My son is a perpetual motion machine and always has been. Since the moment he had free reign over his body, he's used it to feel out his environment and soothe himself. We joke that he has to "get his wiggles out," when he's having a particularly jumpy day, but when he was a few years old, he was diagnosed with autism spectrum disorder. His "stims" were one of the red flags the pediatric psychologist used to diagnose him. However, not every motion an excited child makes is a stim. So is your baby stimming? It's important to know the difference between self-regulatory stimulations and just the plain old excitement of babies.
The thing is, everyone stims to some degree. Maybe you bite your nails, or scratch your scalp. Have you ever noticed yourself bouncing on your toes while waiting in line or tapping your fingers when you're nervous? According to the Child Mind Institute, having a stim is very different from the stimming behaviors of kids on the autism spectrum. The differences come from the severity of the action, the repetitive nature of the stimulation, and the reason behind it. When it negatively impacts regular activities or leads to an impairment of social function, like rocking instead of talking, that's when it's a concern, noted Child Mind Institute.
For my son, his stim started as hand flapping and gesturing and progressed to toe-walking and eventually bouncing. Bouncing is now his primary stim. He does it unconsciously almost all the time, but it gets worse when he's agitated, excited, or upset. When he was a baby and flapping his arms wildly, I just thought it was a quirk he had and a way of expressing his excitement. It wasn't until later on, after he started receiving intensive occupational and physical therapy, that I understood. The flapping became more and more intense the more uncomfortable, or strangely enough, happy that he was. Crowds, loud noises, and Lady Gaga all made him flap so hard it was amazing he stayed on the ground.
It never occurred to me to ask at the time if he was stimming because I was so concerned about other areas like his speech and non-verbal communication. Looking back, I should have, and that's why I decided to contact his first occupational therapist, Anna Ivanova, to talk about what the repetitive motions that babies do actually means and if it's worrisome or not.

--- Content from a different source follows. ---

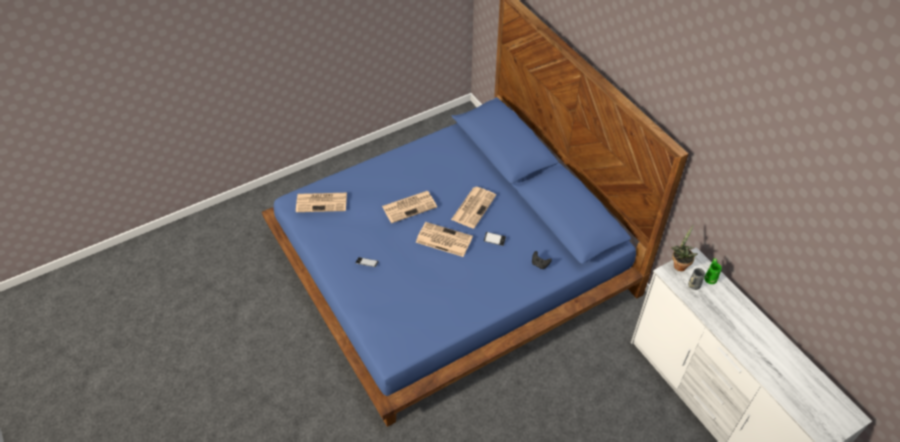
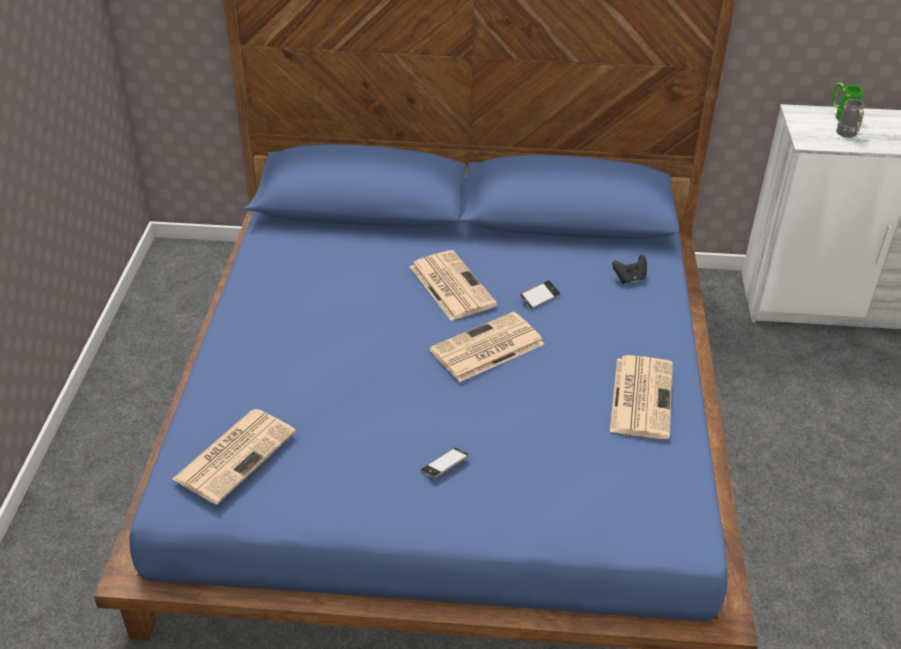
camera: 55 degrees left, 10 degrees down
(410, 206) = (374, 350): newspaper -> newspaper (641, 396)
(679, 264) = (801, 127): potted plant -> none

Ivanova tells Romper, "Stimming isn't uncommon with neurotypical children, so it's hard to know if it's a self-regulatory behavior or just a habit without knowing the child personally." She says that if your baby is hand flapping, or walking on their toes, or making strange vocalizations for long periods of time, that might be normal. "It's not just kids on the spectrum who stim. Kids with Tourette Syndrome, ADHD, and some kids with a tendency towards nervous habits can and do stim. Autism is the most common condition associated with stimming, but not the only one."
Ivanova notes that if your baby is exhibiting any of the other "red flags" for autism spectrum disorder, like a lack of eye contact, not responding to their name, and no "showing" gestures like pointing and clapping, then it might be good to have them evaluated. "The earlier you begin therapy, the better," she says. My son began receiving therapy from Ivanova at 18 months, and it has helped him dramatically. His was a tough road to hoe because he's not only autistic, he's also a savant, so regular interaction with his peers is absolutely key, and some of his self-regulatory behaviors make that tough.
Talk to your pediatrician if you're worried about your baby stimming. If they're concerned, you should get the ball rolling for evaluations. Heck, even if they're not worried about it, but something in your gut tells you something is off, pursue it. There's no harm in just seeing it through.